REVIEW: Days of Blood & Starlight by Laini Taylor

Days of Blood & Starlight (Daughter of Smoke & Bone, #2) Days of Blood & Starlight by Laini Taylor
My rating: 1 of 5 stars

CAUTION: Long Review, Spoilers, Rant

"Once upon a time, an angel and a devil fell in love. It did not end well."

And the story sucked. The story was like a trash can full of children’s thrown-away arts and crafts topped with their snotty tissues and moldy, forgotten lunches.

The Writing

The writing was lyrical but it had the tendency to be verbose which induced skimming. I wish the book spent more time telling the story instead of waxing poetic. The writing wasn’t much of an issue for me in book 1 but here in book 2, exacerbated by other bigger issues, the writing quickly became a marsh to wade through.

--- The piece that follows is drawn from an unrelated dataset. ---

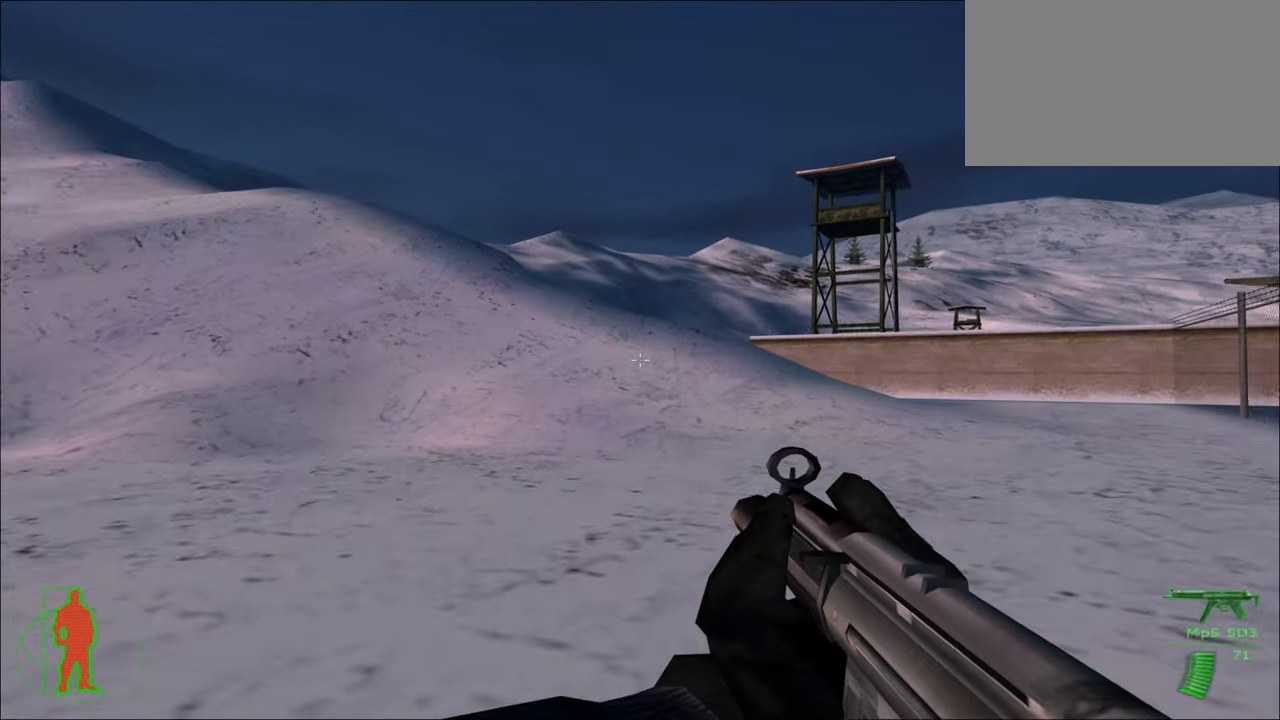
{"keys": ["w"], "mouse": [], "mouse_move": "still", "events": []}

Worse, the beginning of the story took a couple of chapters before reaching the heroine’s PoV. The plot capriciously alternated between the heroine, the heroine’s ex-boyfriend, the heroine’s best friend, and some random chimaera runaway slaves.

The Characters

+++ chimaera runaway slaves

The chimaeras’ scenes were short, but they still bogged the story. I think they were supposed to show an outsider’s PoV to the moral development of the Misbegotten, the ill-treated seraphim soldiers/bastard children of the seraphim emperor. Whatever the reason, I didn’t want to read about these random chimaeras.

+++ Karou’s human friends

Karou’s best friend, Zuzanna, and tag-along Mik were stupid and pitiful. Mostly stupid. These idiots should have been left in book 1, but instead they decided to chase after Karou, walking into the arms and claws of her monstrous, hostile chimaera compatriots. From the start, it was obvious to me that Karou’s human friends were cannon fodder waiting to happen, and I was half-right when they were later held hostage.

What really frustrated me about these characters was that they didn’t take Karou’s situation seriously or realize their own precarious place. Their attempt to inject levity into the story more than failed; it offended me.

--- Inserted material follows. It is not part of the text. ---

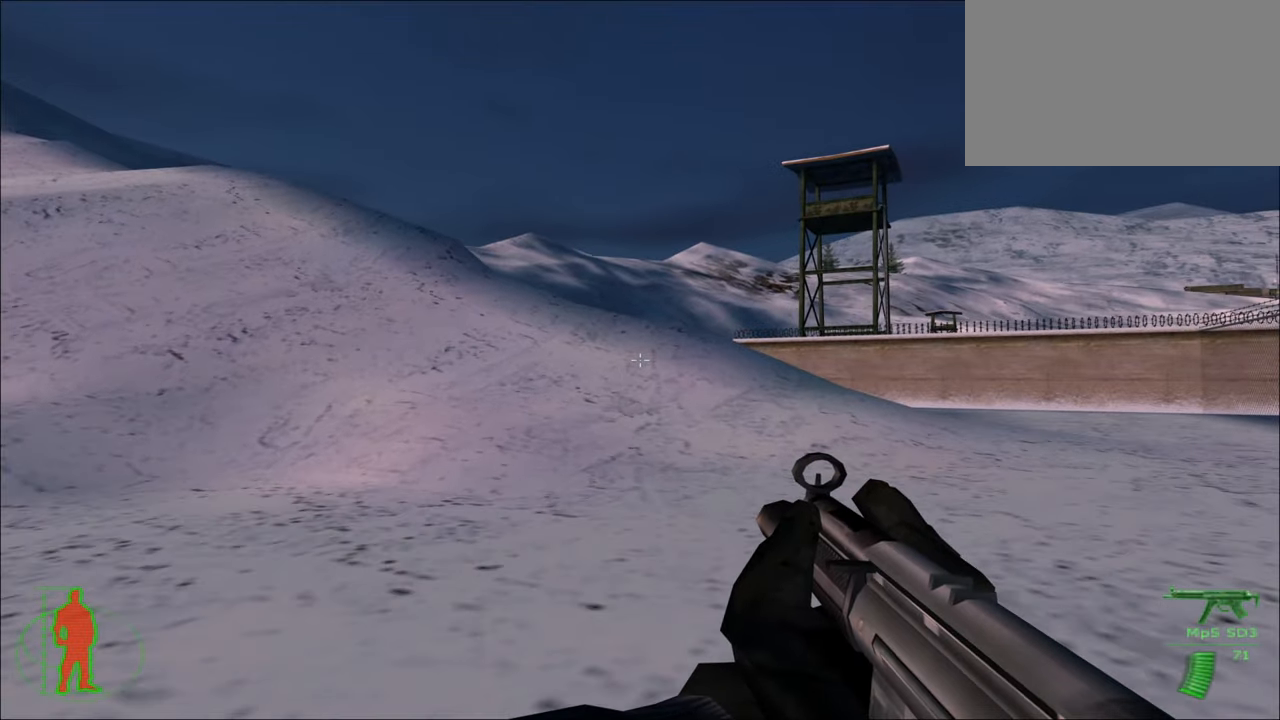
{"keys": ["w"], "mouse": [], "mouse_move": "still", "events": []}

+++ Karou’s ex-boyfriend: Akiva

The plot leaned heavily towards his PoV, and I didn’t like how it took the spotlight away from Karou, the star of the series.

Akiva was emo. For 2/3 of the story, he didn’t seem to do anything but brood, pine, and despair. Karou this, Karou that, Karou is dead again (he believes).

Then in the last third of the story, he suddenly went homicidal and unwittingly prompted another seraphim invasion. Akiva isn’t a megalomaniac dictator but based in book 1 and 2 and the various flashbacks between the two books, his action resulted the same kind of consequences that would be caused by one.

I disliked Akiva in book 1, and I continue to dislike him some more in book 2.

+++ the heroine: Karou

As if Akiva wasn’t bad enough, Karou was worse. Head-repeatedly-banging-on-desk worse. The biggest reason that kept me from hating book 1 was because of Karou. She was quirky, she was assertive, she was...kind of violent to be honest and I loved it. The girl didn’t hesitate to threaten and spill blood to get her way — not when her loved ones were on the line.

In book 2, there was none of that willfulness. She was weak, she was vacuous, she was irresolute and I hated it. I could understand Karou having weak moments after being blasted with multiple bombshells of revelation and memory-gain at the end of book 1, but this wasn’t a series of weak moment. It was a severe character regression, and it contributed to a hurricane-sized disaster of a book.

Moreover, when did Karou became a Resurrectionist? How was resurrection done? Were souls a physical object or something? I don’t recall the magical explanation in book 1 and none was rehashed in book 2. For a magical story, there was little talk about magic. Book 2 made me feel that there were logic holes in the story’s magic system.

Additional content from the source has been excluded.